── Fragmento proporcionado
Nadie puede comenzar una negociación sin una idea clara de cuáles son sus “líneas rojas”, o sea, esos límites que son irrenunciables, esos puntos de ruptura que impiden un acuerdo, esas cuestiones sobre las cuales un compromiso resulta inaceptable.
Cuando esas líneas rojas conducen a una ruptura de las conversaciones, no hay espacio ni motivos para la autocrítica o la auto-culpa.
El propósito de un punto de ruptura es ser precisamente eso: hacer explícitas esas cuestiones que resultarían en un daño inaceptable si se alcanzara un compromiso sobre ellas.
Demarcar esas líneas que son innegociables es fundamental, pero identificarlas cuidadosa y estratégicamente lo es aún más. Está bien, y a veces es necesario, rechazar un acuerdo y abandonar la mesa de negociaciones, a pesar de las consecuencias de un acto así. El pensar las cosas cuidadosamente de antemano asegura que sólo se haga porque las consecuencias de aceptar el acuerdo son todavía más graves. Un negociador experto siempre tiene presente estas dos consecuencias, para evitar una línea roja definida equivocadamente que en lugar de proteger, genere un daño más grave.
────
── Datos proporcionados
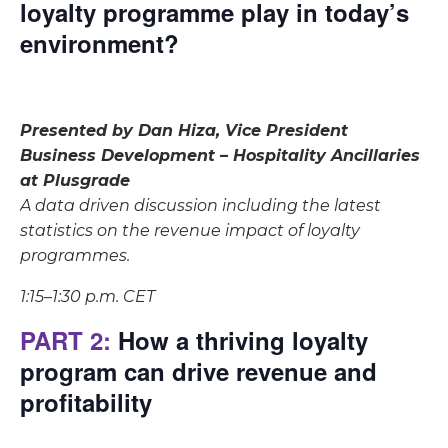
loyalty programme play in today’s
environment?
Presented by Dan Hiza, Vice President
Business Development – Hospitality Ancillaries
at Plusgrade
A data driven discussion including the latest
statistics on the revenue impact of loyalty
programmes.
1:15–1:30 p.m. CET
PART 2:
How a thriving loyalty
program can drive revenue and
profitability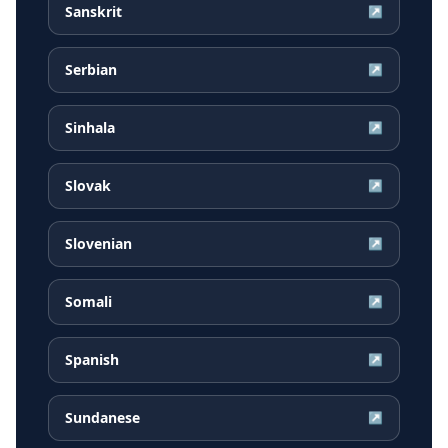
Sanskrit
↗
Serbian
↗
Sinhala
↗
Slovak
↗
Slovenian
↗
Somali
↗
Spanish
↗
Sundanese
↗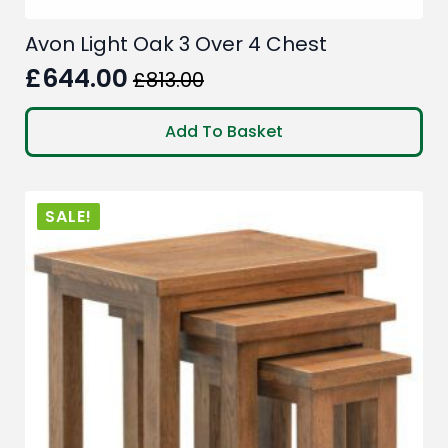
Avon Light Oak 3 Over 4 Chest
£
644.00
£
813.00
Original
Current
price
price
Add To Basket
was:
is:
£813.00.
£644.00.
SALE!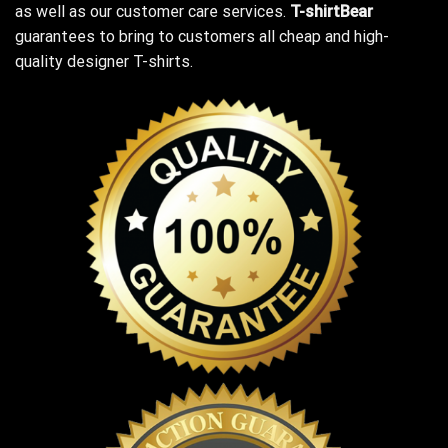
as well as our customer care services.
T-shirtBear
guarantees to bring to customers all cheap and high-
quality designer T-shirts.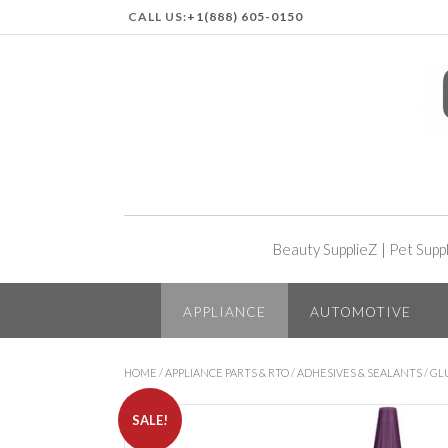
CALL US:
+1(888) 605-0150
Beauty SupplieZ
|
Pet Supp
APPLIANCE
AUTOMOTIVE
HOME
/
APPLIANCE PARTS & RTO
/
ADHESIVES & SEALANTS
/
GLU
SALE!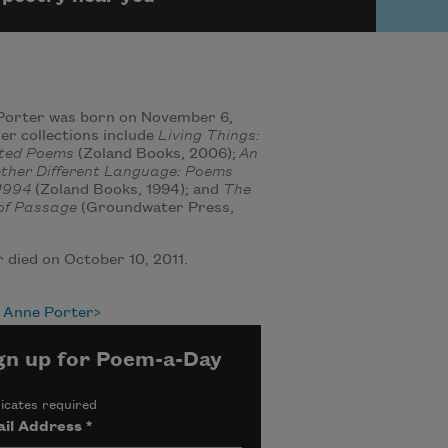
Porter was born on November 6,
Her collections include
Living Things:
cted Poems
(Zoland Books, 2006);
An
ether Different Language: Poems
1994
(Zoland Books, 1994); and
The
of Passage
(Groundwater Press,
 died on October 10, 2011.
 Anne Porter
gn up for Poem-a-Day
icates required
il Address
*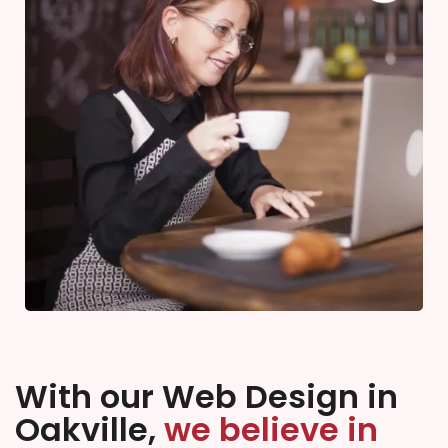
With our Web Design in
Oakville,
we believe in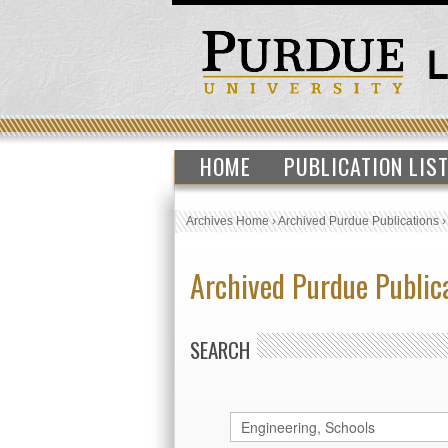
HOME
PUBLICATION LIS
Archives Home
›
Archived Purdue Publications
Archived Purdue Public
SEARCH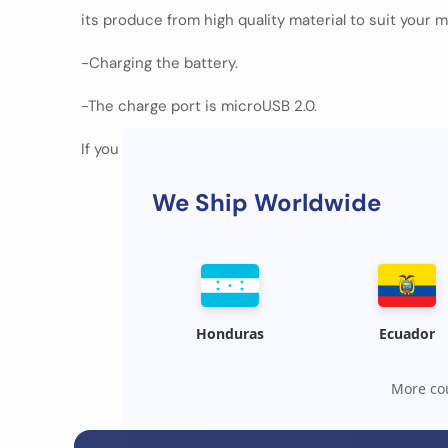
its produce from high quality material to suit your m
-Charging the battery.
-The charge port is microUSB 2.0.
If you are interested in learning more about our a
We Ship Worldwide
Honduras
Ecuador
More cou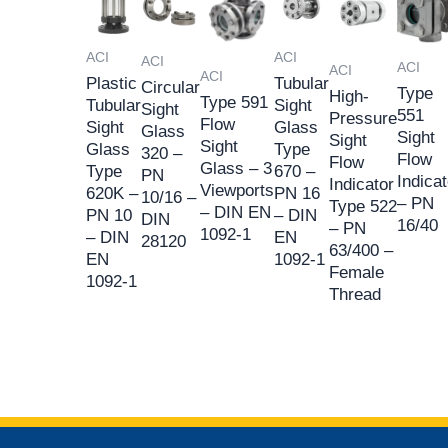
ACI
ACI
ACI
ACI
ACI
ACI
Plastic
Tubular
Circular
Type
High-
Type 591
Tubular
Sight
Sight
551
Pressure
Flow
Sight
Glass
Glass
Sight
Sight
Sight
Glass
Type
320 –
Flow
Flow
Glass – 3
Type
670 –
PN
Indicat
Indicator
Viewports
620K –
PN 16
10/16 –
– PN
Type 522
– DIN EN
PN 10
– DIN
DIN
16/40
– PN
1092-1
– DIN
EN
28120
63/400 –
EN
1092-1
Female
1092-1
Thread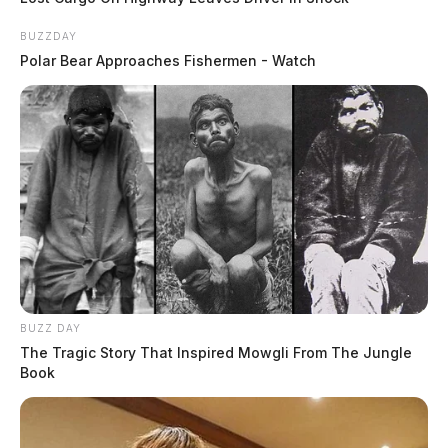
BUZZDAY
Polar Bear Approaches Fishermen - Watch
BUZZ DAY
The Tragic Story That Inspired Mowgli From The Jungle
Book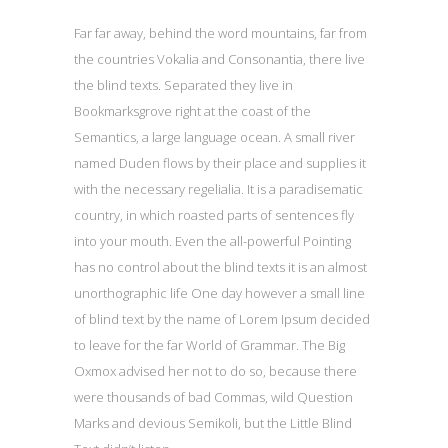
Far far away, behind the word mountains, far from
the countries Vokalia and Consonantia, there live
the blind texts. Separated they live in
Bookmarksgrove right at the coast of the
Semantics, a large language ocean. A small river
named Duden flows by their place and supplies it
with the necessary regelialia. It is a paradisematic
country, in which roasted parts of sentences fly
into your mouth. Even the all-powerful Pointing
has no control about the blind texts it is an almost
unorthographic life One day however a small line
of blind text by the name of Lorem Ipsum decided
to leave for the far World of Grammar. The Big
Oxmox advised her not to do so, because there
were thousands of bad Commas, wild Question
Marks and devious Semikoli, but the Little Blind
────
● **Tareas pendientes**
A. Según el fragmento sobre las líneas rojas en la negociación, ¿cuál es el propósito de un punto de ruptura?
B. Prolongue el fragmento sobre las líneas rojas en la negociación a partir de su última oración.

● **Respuestas a tareas**
A. Hacer explícitas las cuestiones que resultarían en un daño inaceptable si se alcanzara un compromiso sobre ellas.

B.
En nuestras negociaciones con los palestinos, el propósito de nuestras líneas rojas es asegurarnos que la retirada de Judea y de Samaria y la formación de un Estado palestino no socaven nuestras preocupaciones legítimas en cuanto a nuestra seguridad o a nuestra identidad como estado judío. Voy a dejar el debate sobre la necesidad y la naturaleza de la desmilitarización de Palestina, el tener una presencia en el valle del Jordán, la demarcación exacta de la frontera y otros asuntos similares, a otros que son mucho más entendidos que yo. Nuestros expertos en defensa y seguridad no se ponen de acuerdo sobre los detalles, pero la mayor parte de Israel está unida en contra de un acuerdo que no reconozca ni intente abordar estos problemas de seguridad. De hecho, creo que desde hace mucho tiempo una parte significativa de la popularidad del Primer Ministro Netanyahu se basa precisamente en el hecho de que la gran mayoría de los israelíes de todo el espectro político confían en sus instintos y su compromiso de definir y preservar adecuadamente nuestras líneas rojas que tienen que ver con la seguridad.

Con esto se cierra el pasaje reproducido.